**Data records**
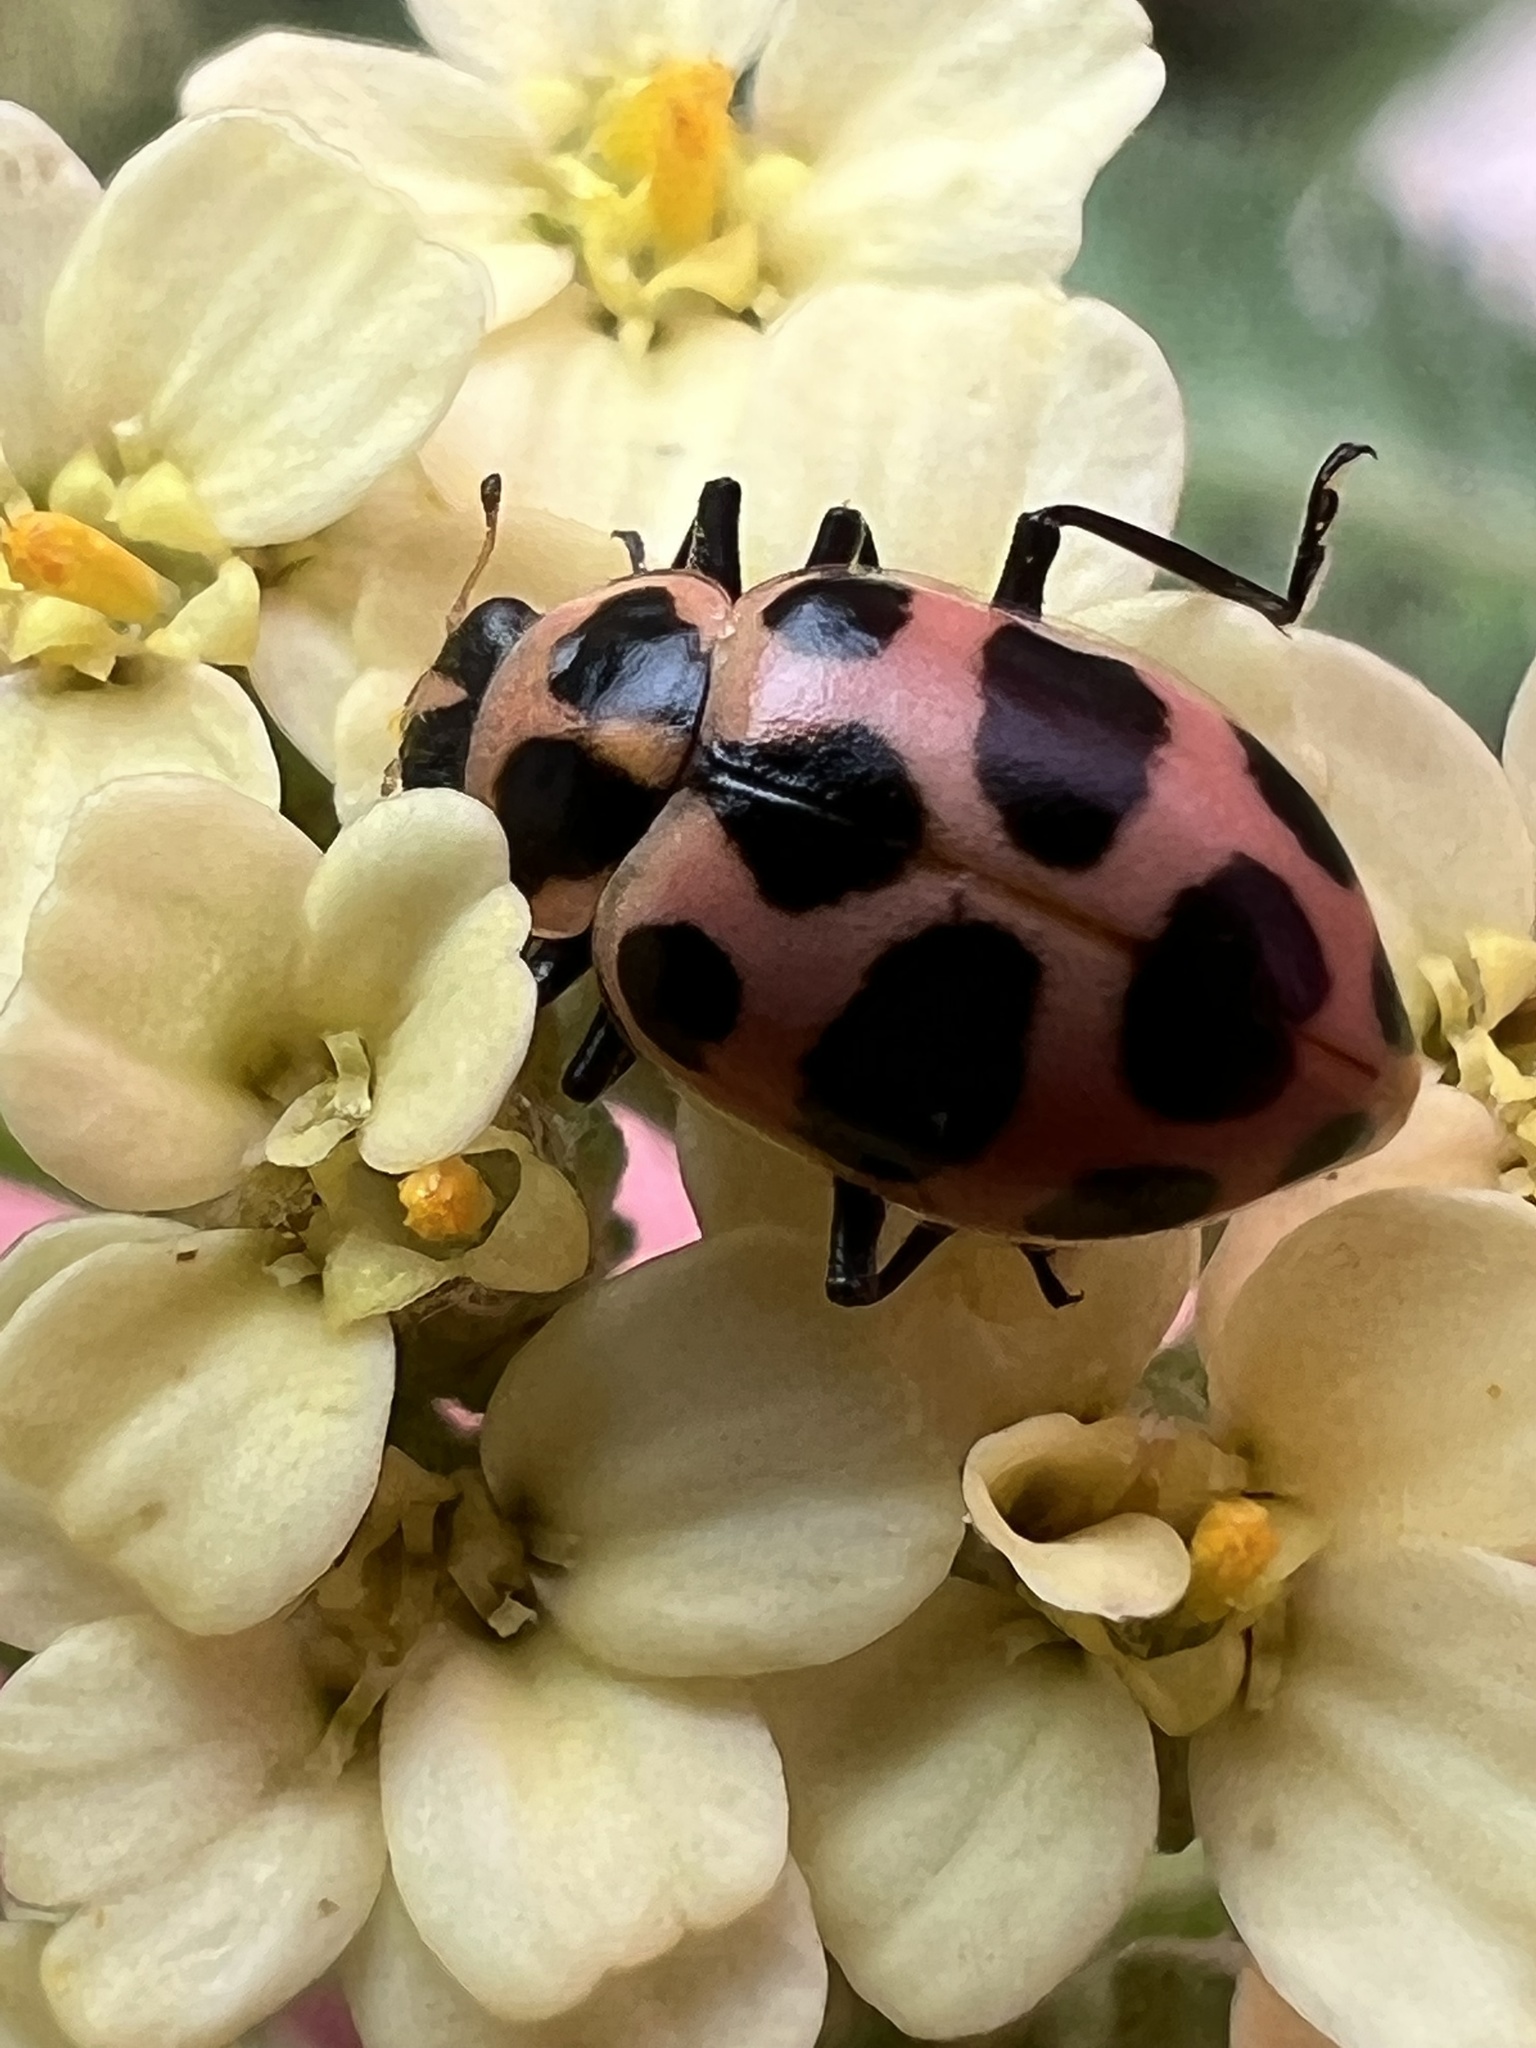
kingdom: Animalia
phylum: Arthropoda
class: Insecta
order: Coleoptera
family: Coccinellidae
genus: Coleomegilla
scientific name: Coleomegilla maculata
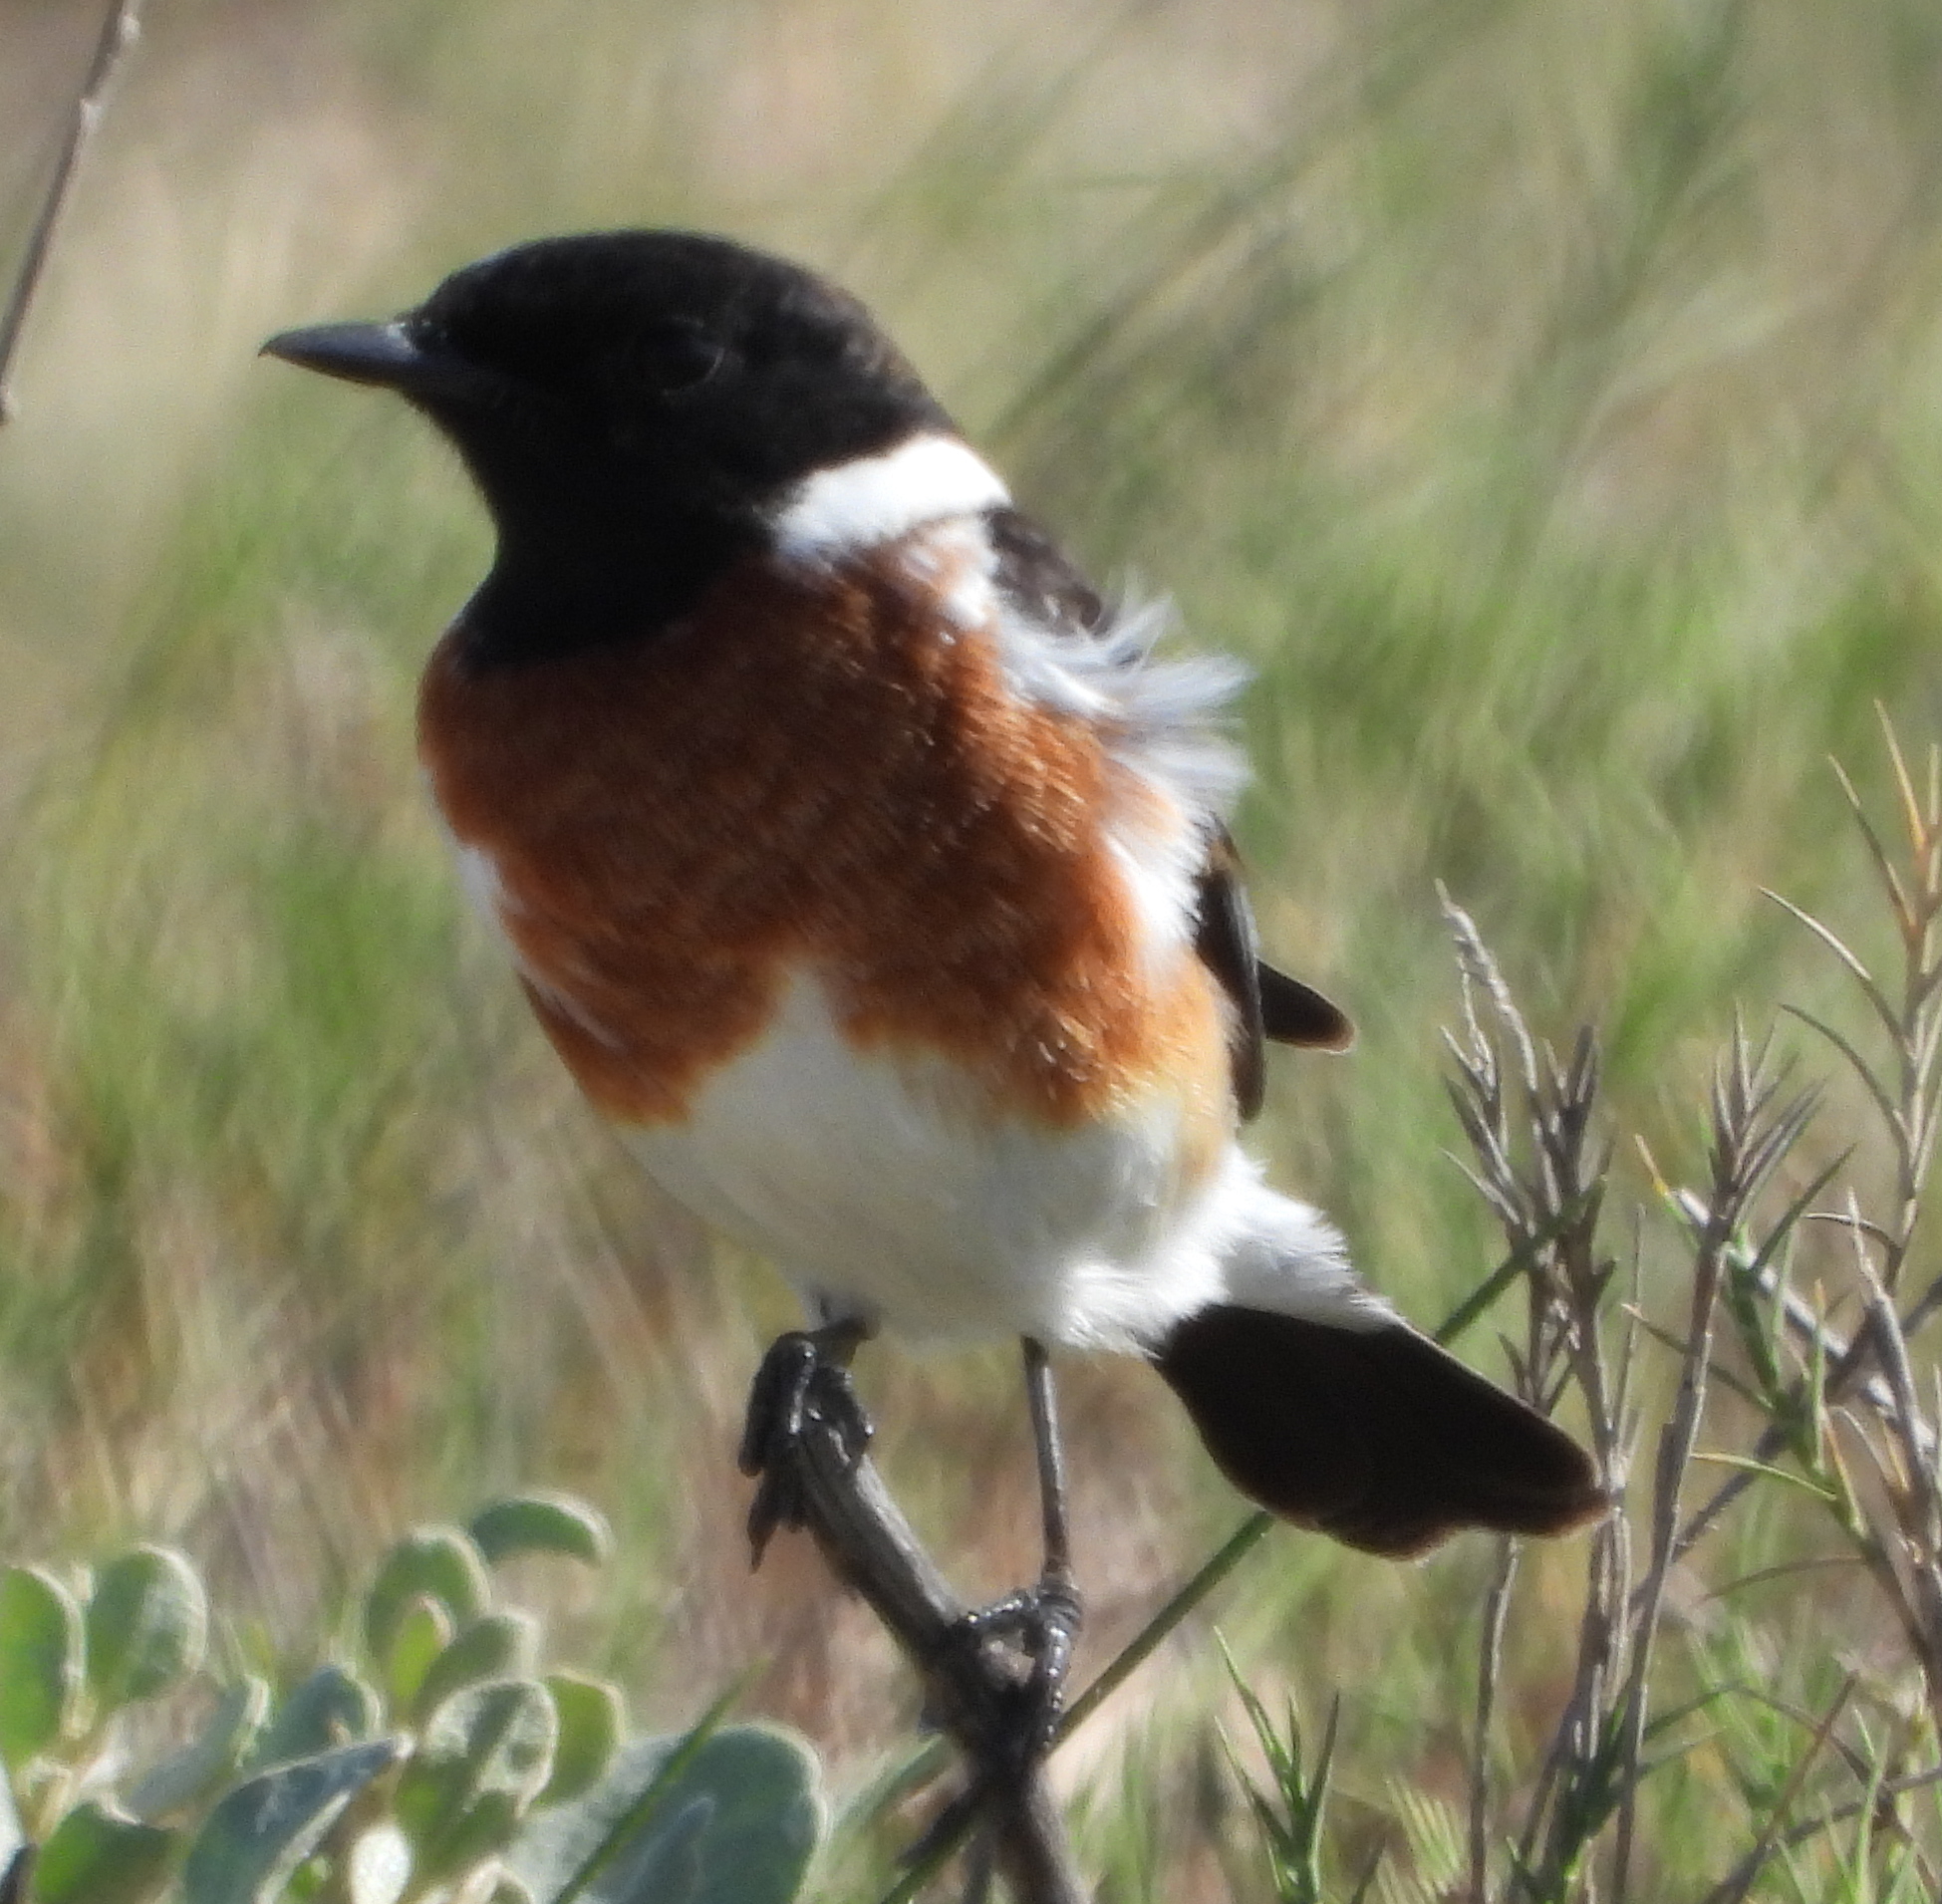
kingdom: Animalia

**Task**
Convert every line of the material above into a Markdown table with the columns "Row" and "Line", numbering the rows in order. Skip blank lines and omit the picture lines.

**Output of the task**
| Row | Line |
|---|---|
| 1 | kingdom: Animalia |
| 2 | phylum: Arthropoda |
| 3 | class: Insecta |
| 4 | order: Coleoptera |
| 5 | family: Coccinellidae |
| 6 | genus: Coleomegilla |
| 7 | scientific name: Coleomegilla maculata |
| 8 | kingdom: Animalia |